My son is not having an easy time of it this fall. I don’t know about your school, but at ours, 5th grade is the threshold of something completely different than what’s come before.
Suddenly, there are tests and grades and lectures. Suddenly, there is no knitting or singing or circle time. And suddenly they are presented with an uniquely, singular teacher: DAVID.
The kids are afraid of David.
The kids LOVE David!
The parents, on the other hand, aren’t so sure. We have suddenly become irrelevant. This shift both terrifies and fascinates us, as if we’re moving through a set of revolving doors for the first time. At one moment our 5th grader is in tears, and at another he is surly and rude. First he begs us to help him, then pushes us firmly away. He is revolving too. We all have bruises on our heads.
DAVID has the job of overseeing this passage through the TWEENS–for both students–and parents. We’d like to blame him for everything.
David is jocular and crude. David is demanding and demeaning. David is dismissive and didactic. If David were somehow different, our kids wouldn’t be changing.
David is a good distraction.
In David’s room, the innocence of childhood is trampled, and not only because of Ren and Stimpy. Our kids discard their childhoods because they’re ready; because David shows them how; because they rely on him to do so; and in return, he earns their undying affection. (Highschoolers even return to hug David.)
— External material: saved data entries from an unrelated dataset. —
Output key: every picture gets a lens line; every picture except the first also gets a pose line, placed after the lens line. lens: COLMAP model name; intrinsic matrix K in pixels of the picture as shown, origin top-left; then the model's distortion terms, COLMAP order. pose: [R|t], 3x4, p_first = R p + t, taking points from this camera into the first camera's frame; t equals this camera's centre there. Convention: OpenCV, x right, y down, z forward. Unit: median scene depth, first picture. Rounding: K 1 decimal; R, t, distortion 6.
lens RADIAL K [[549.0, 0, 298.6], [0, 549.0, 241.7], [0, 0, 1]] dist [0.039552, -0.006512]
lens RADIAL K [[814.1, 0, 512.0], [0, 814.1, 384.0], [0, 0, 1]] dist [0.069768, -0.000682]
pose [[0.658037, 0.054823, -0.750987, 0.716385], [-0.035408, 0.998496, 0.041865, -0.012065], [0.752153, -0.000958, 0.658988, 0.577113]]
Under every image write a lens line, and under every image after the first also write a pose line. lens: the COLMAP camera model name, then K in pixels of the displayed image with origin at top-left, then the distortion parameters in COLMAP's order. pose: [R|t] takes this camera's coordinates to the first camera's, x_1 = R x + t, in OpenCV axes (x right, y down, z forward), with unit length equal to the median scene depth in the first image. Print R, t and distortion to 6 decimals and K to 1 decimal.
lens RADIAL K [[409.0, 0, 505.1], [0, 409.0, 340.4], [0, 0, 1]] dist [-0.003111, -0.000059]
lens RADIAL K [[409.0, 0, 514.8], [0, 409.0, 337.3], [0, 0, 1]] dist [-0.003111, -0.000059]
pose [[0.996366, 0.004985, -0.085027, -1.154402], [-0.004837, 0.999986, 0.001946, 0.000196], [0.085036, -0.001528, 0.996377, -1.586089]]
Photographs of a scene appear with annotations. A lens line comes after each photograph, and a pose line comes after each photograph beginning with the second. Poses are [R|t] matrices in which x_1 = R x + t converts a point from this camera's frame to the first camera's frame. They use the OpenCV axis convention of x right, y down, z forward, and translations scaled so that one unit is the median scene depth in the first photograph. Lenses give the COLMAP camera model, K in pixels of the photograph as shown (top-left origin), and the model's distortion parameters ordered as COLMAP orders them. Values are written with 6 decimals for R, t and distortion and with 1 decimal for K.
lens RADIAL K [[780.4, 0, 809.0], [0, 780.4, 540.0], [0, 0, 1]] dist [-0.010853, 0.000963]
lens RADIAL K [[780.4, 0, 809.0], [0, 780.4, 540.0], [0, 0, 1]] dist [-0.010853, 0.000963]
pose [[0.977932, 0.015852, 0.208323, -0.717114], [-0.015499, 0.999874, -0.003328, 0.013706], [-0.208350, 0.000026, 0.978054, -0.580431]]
The is my third round in David’s room, which makes the climb less of a surprise, but unfortunately doesn’t make it any easier. The first time, I was a teacher myself, pregnant for with my first child. My son Lloyd had his own steep entry into 5th grade; but his and David’s minds were well aligned, which isn’t as true for the youngest of our family.
Aidan marches to the beat of a different drummer. He’s the poster child in fact. Despite the aggravation, we appreciate the heart and exuberance he lends to our family. We’re not sure how he’s appreciated in David’s room. Recently he was told (by most of the class) that a paper cut would hurt more than his punch.
This past weekend, he burnt through another layer of innocence while wrestling with the chore of stocking the porch with wood. When the overloaded wheel barrel dumped logs onto his boot, he sat down on the stairs and balled (less out of pain than frustration.)
“Why does this ALWAYS happen to me!” he sobbed at the sky. “Why, why, why?” he repeated again and again as he returned to the shed for the next load.
Aidan had begged and waited and cajoled for help with this chore, and I wanted to be with him; but I could clearly see that my help would suspend him in “helplessness.” Thus my own initiation, as a parent of a ten-year old, was to walk away and let him wallow in self-pity until he seared through his own resistance and emerged a more capable “man.”
Yes, he is only ten. Yes, I wanted to take him on my lap and rock him. And yes, he would have let me. But that’s not truly what he wants, and my job is to help him get that.
(I wish there was a David for me.)
Kelly Salasin, November 2010
(Note: a month later, we made the decision to have our son return to 4th grade.)